The episode_title_id column in the episodes table references titles of individual episodes of a TV series. The show_title_id references the titles of the show itself. With that in mind, write a query that gets a list of all of the episodes_title_id’s (found in the `episodes table), with the associated primary_title (found in the titles table) for each episode of Grey’s Anatomy.

This video demonstrates how to extract titles of episodes in the imdb database.

Relevant topics: SQL, queries, joins

Items to submit
  • SQL query used to answer the question. (3 pts)

  • Output from running the SQL query. (2 pts)

Question 4

Joins are a critical concept to understand. They appear everywhere where relational data is found. In R, the merge function performs the same operations as joins. In python’s pandas package the merge method for the DataFrame object performs the same operations. Take some time to read this section.

In question 2 from the previous project, we asked you to use the ratings table to discover how many films have a rating of at least 8 and at least 50000 votes. You may have noticed, while you can easily do that, the end result is not human understandable. We see that there are films with those features but we don’t know what film title_id "tt0010323" is for. This is a great example where a simple join can answer this question for us.

Write a query that prints the primary_title, rating, and votes for all films with a rating of at least 8 and at least 50000 votes. Like in the previous version of this question, limit your output to 15 results.

Assume our left table is ratings and our right table is titles. What would conceptually change if instead of using an INNER JOIN we used a LEFT JOIN? Does it make a difference in this case? Why or why not?

Relevant topics: SQL, queries, joins

Items to submit
  • SQL query used to answer the question. (1 pts)

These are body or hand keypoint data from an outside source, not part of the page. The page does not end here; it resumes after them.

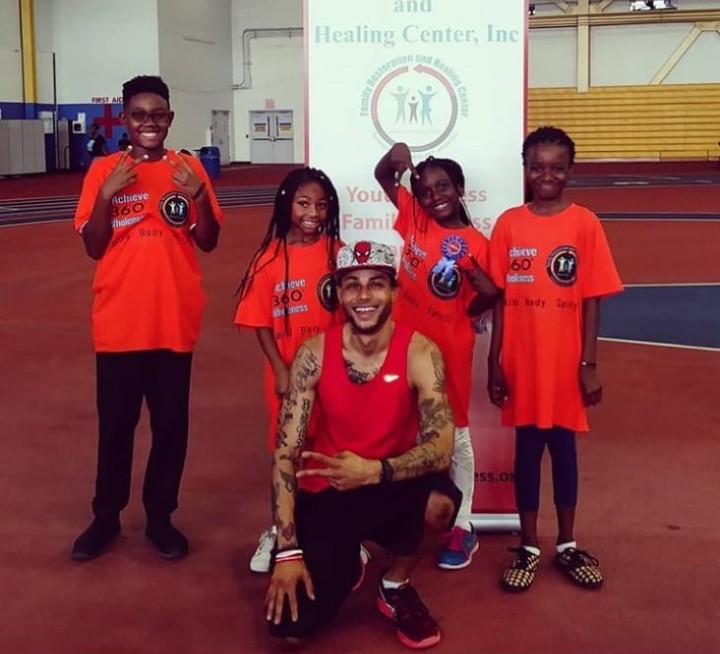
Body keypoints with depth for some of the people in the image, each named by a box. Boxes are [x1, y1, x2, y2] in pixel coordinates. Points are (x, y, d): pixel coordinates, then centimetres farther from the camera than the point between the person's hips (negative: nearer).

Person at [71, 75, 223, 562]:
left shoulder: (189, 169, 2)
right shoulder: (103, 171, 0)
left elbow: (208, 243, 1)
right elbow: (93, 247, -3)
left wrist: (199, 195, -16)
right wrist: (108, 194, -17)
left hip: (175, 321, 1)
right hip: (118, 322, -1)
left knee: (170, 425, 8)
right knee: (115, 425, 9)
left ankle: (161, 517, 23)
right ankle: (106, 517, 24)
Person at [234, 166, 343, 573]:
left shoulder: (337, 252, -4)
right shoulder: (270, 257, -6)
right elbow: (262, 323, -4)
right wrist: (281, 370, -11)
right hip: (288, 373, 0)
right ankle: (279, 531, 29)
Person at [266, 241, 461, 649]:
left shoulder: (420, 353, -14)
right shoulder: (313, 355, -11)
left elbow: (442, 448, -23)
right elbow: (286, 453, -12)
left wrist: (375, 470, -41)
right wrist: (288, 551, -19)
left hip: (390, 490, 0)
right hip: (324, 494, 0)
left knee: (440, 501, -36)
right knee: (292, 628, -15)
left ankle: (396, 588, -1)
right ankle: (346, 565, 21)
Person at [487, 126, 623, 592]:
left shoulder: (585, 224, -4)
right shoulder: (509, 225, -1)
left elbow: (592, 300, -4)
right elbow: (500, 299, 1)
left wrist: (590, 363, -7)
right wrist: (494, 361, -1)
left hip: (567, 362, -1)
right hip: (521, 362, 1)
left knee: (564, 448, 12)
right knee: (527, 451, 11)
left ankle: (567, 546, 27)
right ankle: (528, 548, 23)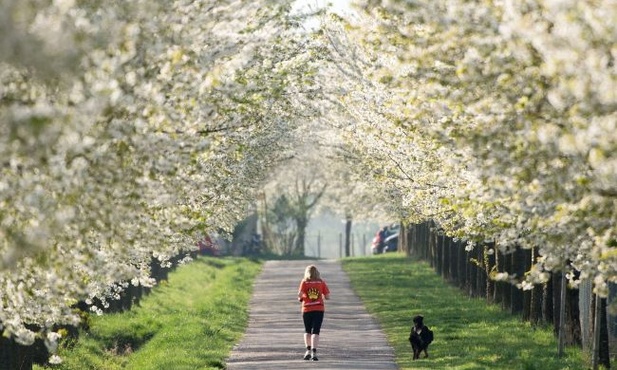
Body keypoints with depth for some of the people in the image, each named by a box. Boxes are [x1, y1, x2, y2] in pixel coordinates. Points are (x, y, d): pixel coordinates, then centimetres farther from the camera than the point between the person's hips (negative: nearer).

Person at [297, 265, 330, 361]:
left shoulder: (304, 282, -1)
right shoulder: (321, 282, 3)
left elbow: (300, 294, -14)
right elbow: (327, 296, -1)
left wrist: (300, 298, 8)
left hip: (307, 309, 0)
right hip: (319, 309, 0)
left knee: (307, 331, 17)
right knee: (315, 331, -1)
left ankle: (308, 350, 3)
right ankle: (314, 352, -15)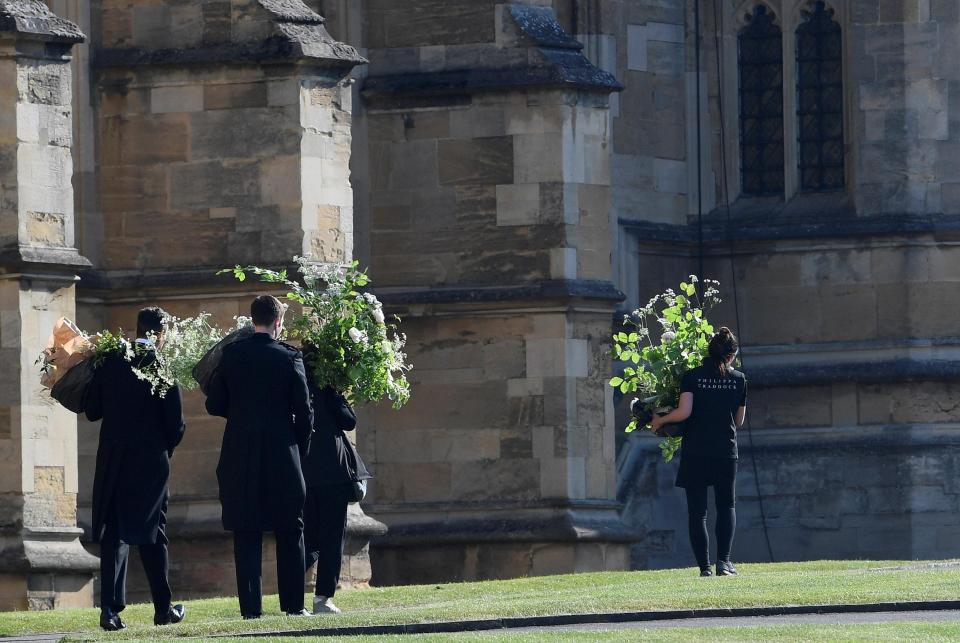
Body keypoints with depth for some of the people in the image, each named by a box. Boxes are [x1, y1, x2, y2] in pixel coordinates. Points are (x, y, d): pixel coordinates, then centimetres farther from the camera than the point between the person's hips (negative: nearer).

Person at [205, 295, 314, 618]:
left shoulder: (231, 355, -1)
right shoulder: (290, 358, -5)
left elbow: (214, 404, 3)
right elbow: (304, 412, -4)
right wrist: (300, 449, 11)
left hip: (240, 458, 1)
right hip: (282, 457, -1)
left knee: (246, 534, 4)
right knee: (289, 532, 8)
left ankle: (251, 606, -1)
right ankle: (293, 603, 7)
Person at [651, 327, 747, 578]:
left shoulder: (693, 376, -4)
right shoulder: (738, 380, 2)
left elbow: (684, 412, -15)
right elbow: (739, 420, 10)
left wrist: (660, 421, 2)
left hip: (695, 451, -1)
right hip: (726, 451, 1)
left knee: (697, 511, 5)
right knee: (727, 506, 14)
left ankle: (704, 566, 1)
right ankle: (724, 560, -2)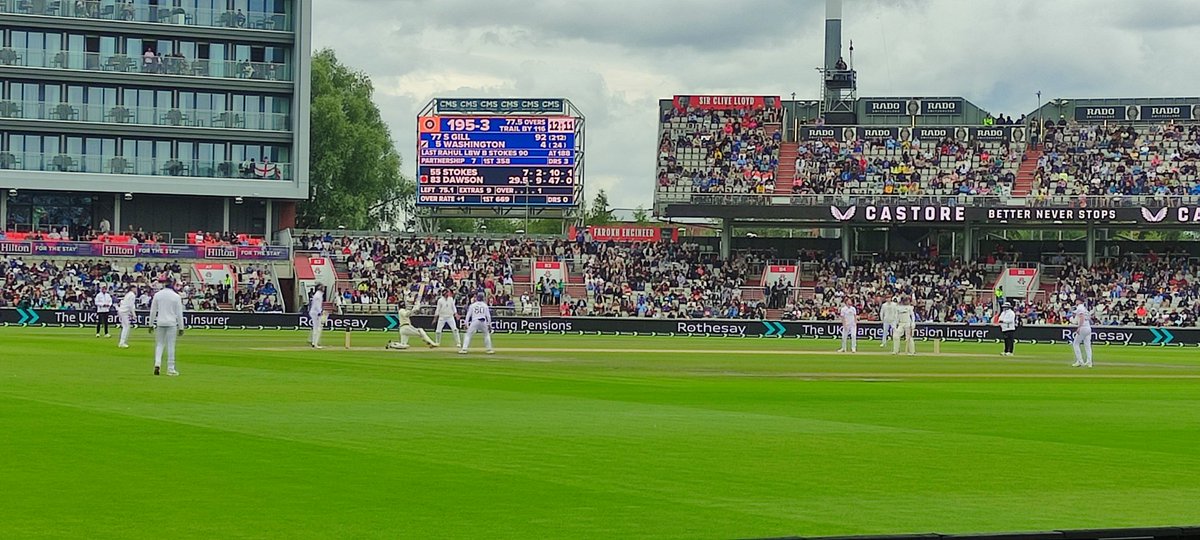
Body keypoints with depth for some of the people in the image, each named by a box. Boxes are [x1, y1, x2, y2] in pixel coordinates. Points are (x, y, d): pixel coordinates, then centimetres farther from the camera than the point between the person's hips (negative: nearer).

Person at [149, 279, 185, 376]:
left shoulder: (157, 295, 1)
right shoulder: (176, 296, -5)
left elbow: (153, 311, 3)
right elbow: (179, 313, -4)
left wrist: (151, 325, 10)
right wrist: (181, 327, 2)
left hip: (160, 323, 2)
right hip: (171, 324, -2)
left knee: (159, 344, 12)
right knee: (171, 346, 2)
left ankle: (157, 364, -8)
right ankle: (170, 369, 3)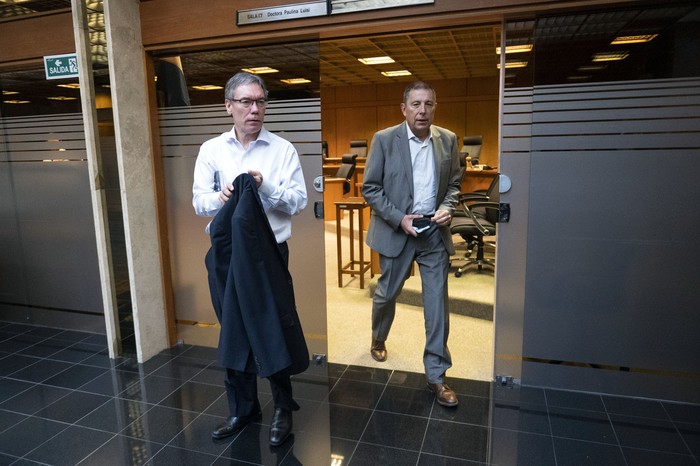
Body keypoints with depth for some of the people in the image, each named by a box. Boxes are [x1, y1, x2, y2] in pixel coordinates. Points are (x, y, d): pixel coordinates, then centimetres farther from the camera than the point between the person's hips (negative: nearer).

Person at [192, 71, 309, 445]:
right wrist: (221, 198, -22)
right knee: (233, 332, 12)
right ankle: (242, 408, 32)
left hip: (270, 252, -2)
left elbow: (299, 202, -7)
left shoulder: (283, 149, -2)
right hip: (225, 254, 3)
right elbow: (199, 202, -1)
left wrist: (264, 186, -23)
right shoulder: (211, 149, 5)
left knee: (272, 329, 4)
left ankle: (283, 407, 26)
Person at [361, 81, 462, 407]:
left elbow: (454, 182, 12)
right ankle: (378, 340, 46)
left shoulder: (448, 140, 2)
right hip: (396, 231, -2)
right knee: (386, 294, 15)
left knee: (438, 304, 2)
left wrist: (447, 208, -8)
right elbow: (369, 188, -6)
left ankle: (436, 375, 15)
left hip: (435, 233, 2)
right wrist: (399, 218, -15)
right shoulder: (384, 139, -7)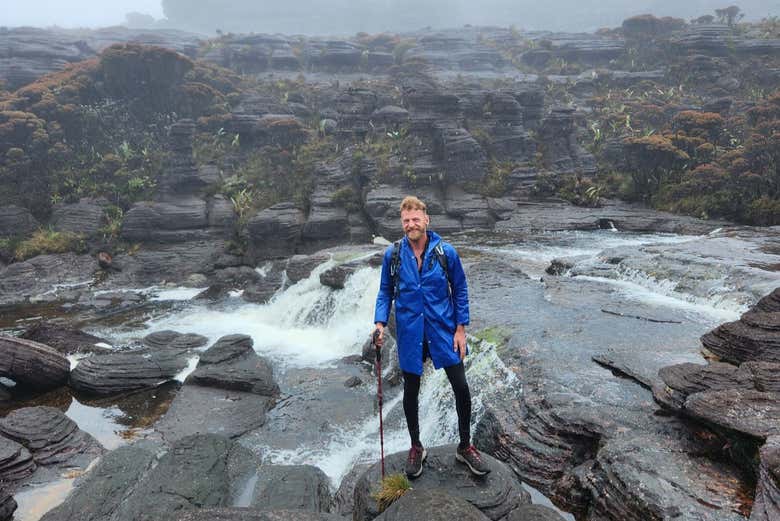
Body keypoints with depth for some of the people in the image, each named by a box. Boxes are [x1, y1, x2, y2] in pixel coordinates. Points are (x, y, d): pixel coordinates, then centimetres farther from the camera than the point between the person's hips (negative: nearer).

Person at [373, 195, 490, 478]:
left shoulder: (446, 252, -7)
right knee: (411, 392, 12)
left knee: (461, 388, 2)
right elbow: (385, 292, 4)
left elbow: (460, 290, 0)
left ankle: (465, 447, 25)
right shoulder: (393, 254, -5)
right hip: (410, 332, 1)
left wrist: (460, 328, -4)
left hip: (443, 328, 0)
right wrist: (380, 323, -10)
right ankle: (416, 447, 33)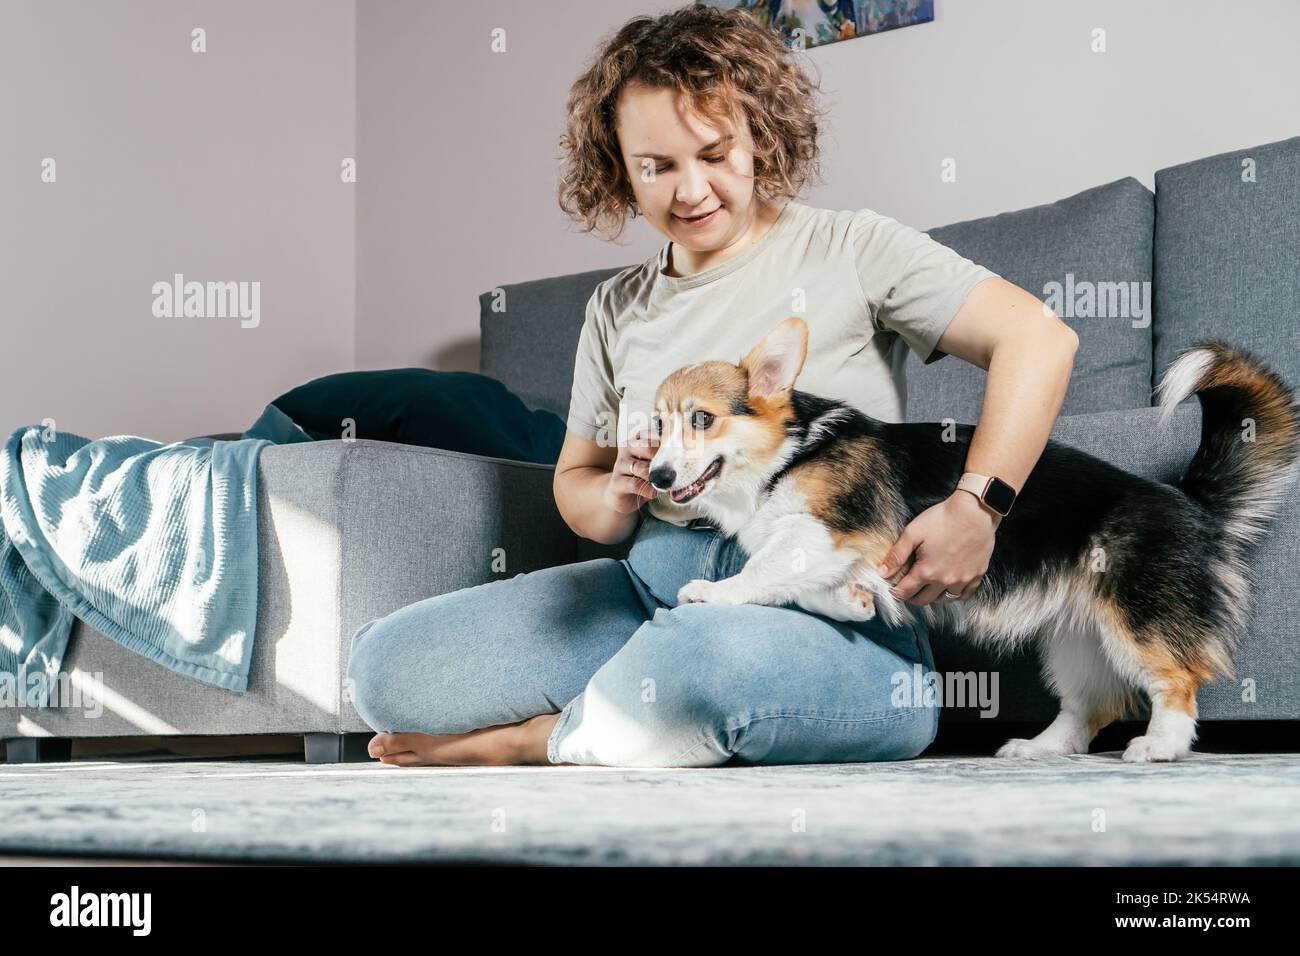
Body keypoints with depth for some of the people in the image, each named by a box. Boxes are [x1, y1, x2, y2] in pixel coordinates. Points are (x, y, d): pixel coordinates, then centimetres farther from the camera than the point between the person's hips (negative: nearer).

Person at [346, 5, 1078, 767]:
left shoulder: (846, 250, 2)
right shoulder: (618, 310, 17)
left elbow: (1038, 339, -6)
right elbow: (575, 481, 25)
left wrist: (975, 507, -20)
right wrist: (617, 498, -1)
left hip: (837, 613, -5)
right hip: (657, 584, 6)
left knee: (715, 652, -43)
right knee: (387, 665, -13)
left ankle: (539, 740, -10)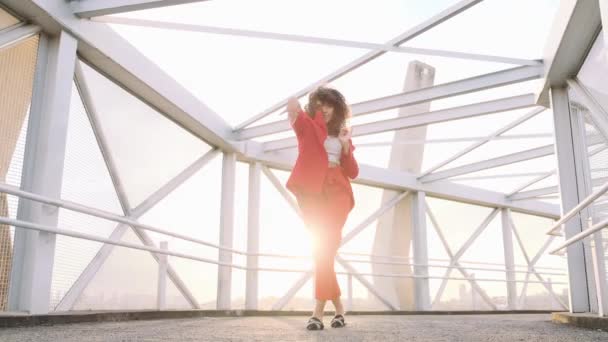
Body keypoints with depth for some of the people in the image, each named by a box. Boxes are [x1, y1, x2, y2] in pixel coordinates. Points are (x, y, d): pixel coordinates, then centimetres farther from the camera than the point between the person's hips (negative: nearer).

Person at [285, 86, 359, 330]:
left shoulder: (342, 135, 17)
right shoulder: (307, 126, 10)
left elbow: (353, 173, 12)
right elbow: (296, 117, -17)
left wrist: (345, 146, -2)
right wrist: (293, 111, -41)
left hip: (337, 192, 1)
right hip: (312, 192, -1)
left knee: (324, 247, -11)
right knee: (324, 247, -3)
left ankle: (319, 310, -10)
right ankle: (338, 306, 10)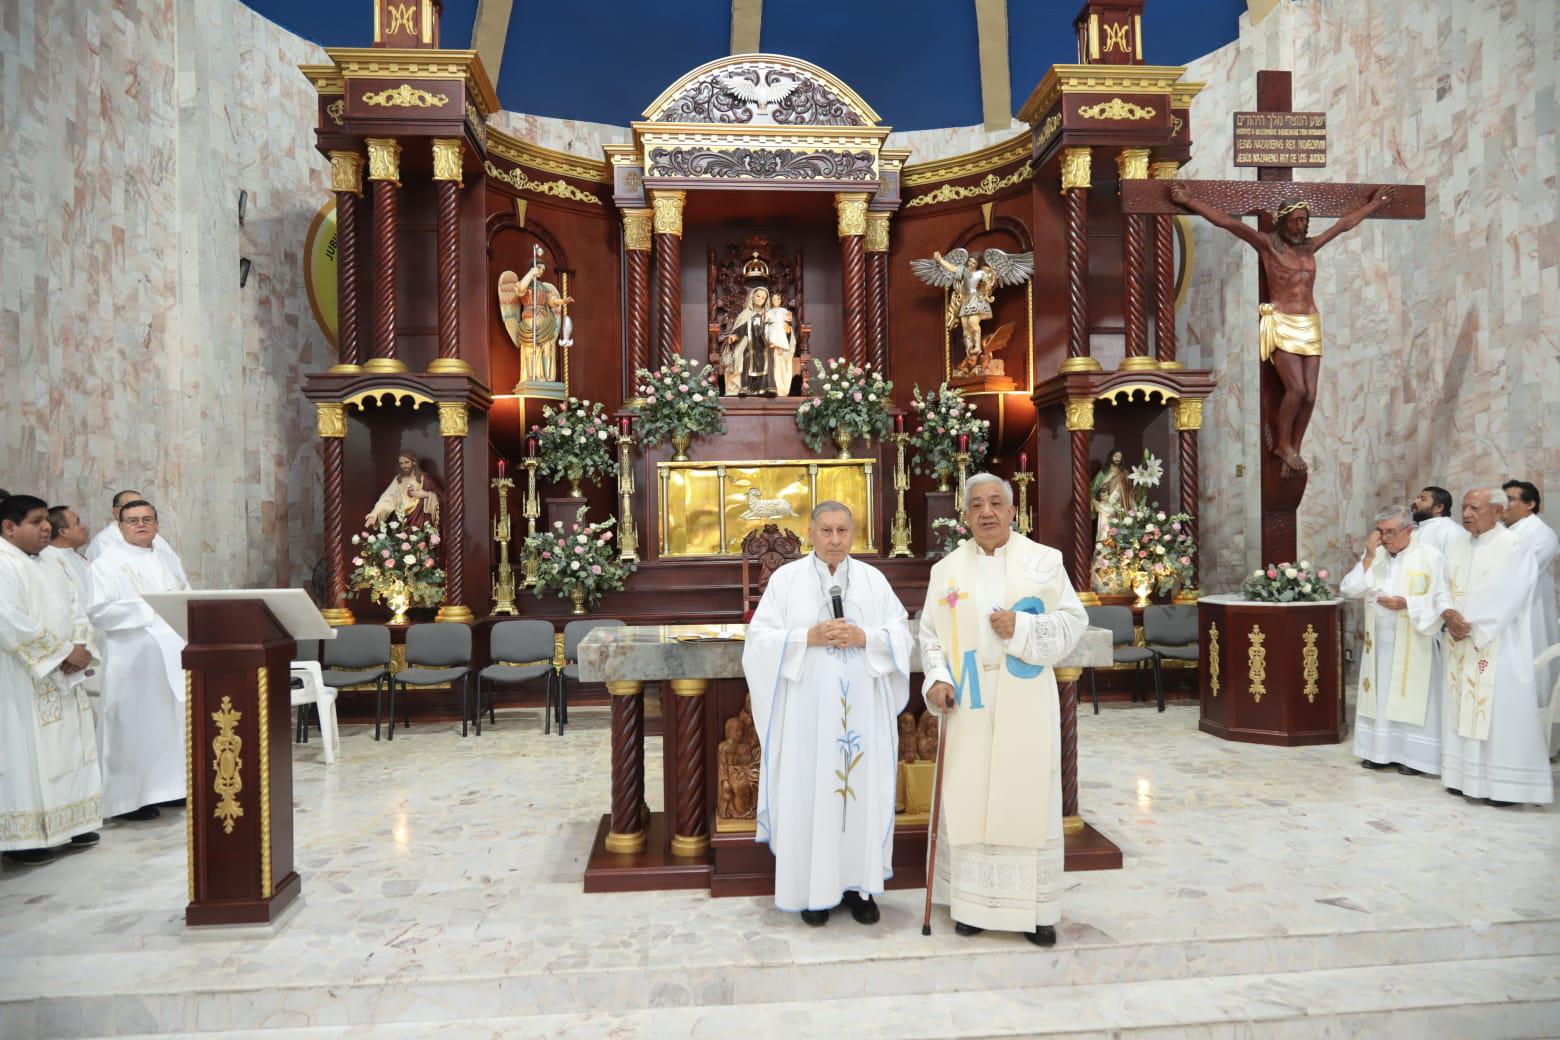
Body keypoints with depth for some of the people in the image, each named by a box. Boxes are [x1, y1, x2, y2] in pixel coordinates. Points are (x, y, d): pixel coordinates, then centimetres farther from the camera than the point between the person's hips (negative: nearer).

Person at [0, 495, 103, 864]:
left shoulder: (48, 567, 14)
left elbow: (75, 612, 13)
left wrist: (78, 648, -5)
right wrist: (66, 652, -17)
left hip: (60, 680, 9)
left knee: (67, 749, 12)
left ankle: (68, 823, 22)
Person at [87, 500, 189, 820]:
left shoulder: (167, 560, 15)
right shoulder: (107, 563, -4)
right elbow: (98, 610, -15)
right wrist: (150, 608, -18)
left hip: (171, 655, 6)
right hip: (133, 659, -6)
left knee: (171, 722, 10)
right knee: (134, 726, -3)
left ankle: (165, 786, 21)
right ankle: (128, 799, 6)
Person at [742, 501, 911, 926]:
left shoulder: (873, 579, 8)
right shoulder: (786, 578, 2)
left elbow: (901, 633, 4)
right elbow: (760, 639, -4)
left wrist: (864, 637, -14)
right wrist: (809, 637, -16)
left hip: (863, 711, 2)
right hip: (808, 710, -2)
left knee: (863, 790, 6)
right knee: (811, 793, 2)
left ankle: (858, 883, 21)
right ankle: (815, 887, 17)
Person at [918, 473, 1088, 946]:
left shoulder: (1044, 559, 2)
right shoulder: (947, 568, 7)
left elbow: (1073, 619, 0)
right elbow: (930, 632, 5)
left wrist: (1023, 628, -14)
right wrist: (937, 678, -9)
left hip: (1024, 704, -1)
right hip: (968, 705, 1)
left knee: (1028, 796, 3)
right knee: (968, 798, 5)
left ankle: (1035, 907, 15)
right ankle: (973, 901, 18)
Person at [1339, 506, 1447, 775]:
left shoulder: (1429, 557, -6)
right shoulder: (1373, 555, 6)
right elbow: (1348, 589, -3)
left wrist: (1405, 604, -21)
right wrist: (1368, 557, -9)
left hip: (1411, 643, -4)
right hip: (1378, 640, 4)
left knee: (1410, 697, 0)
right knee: (1379, 695, 9)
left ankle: (1411, 755, 11)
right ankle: (1380, 750, 18)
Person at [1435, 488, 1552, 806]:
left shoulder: (1514, 547, -8)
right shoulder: (1459, 549, 13)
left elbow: (1502, 598, -16)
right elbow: (1445, 587, 9)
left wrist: (1468, 624, -14)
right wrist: (1449, 615, -10)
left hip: (1497, 646, -6)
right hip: (1461, 644, 7)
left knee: (1500, 713, -3)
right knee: (1462, 710, 8)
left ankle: (1505, 783, 5)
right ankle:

  • Output from running the SQL query.

  • 1-2 sentences explaining what the conceptual change would be if you used a LEFT JOIN instead of an INNER JOIN. (.5 pts)

  • A statement whether or not LEFT JOIN vs INNER JOIN makes a difference in this specific case or not, and why. (.5 pts)

The following are challenge questions and are worth 0 points. If you get done early give them a try!

Question 5

We want to write a query that returns the title and rating of the highest rated episode of your favorite TV show, which you chose in question 2. In order to do so, we will break the task into two parts in (5) and (6). First, write a query that returns a list of just episode_title_ids (found in the episodes table), with the associated primary_title (found in the titles table) for each episode.

Relevant topics: SQL, queries, joins

Items to submit
  • SQL query used to answer the question.

  • Output from running the SQL query.

Question 6

Write a query that adds the rating to the end of each episode. To do so, use the query you wrote in (5) as a subquery. Which episode has the highest rating? Is it also your favorite episode?

Relevant topics: SQL, queries, joins

Items to submit
  • SQL query used to answer the question.

  • Output from running the SQL query.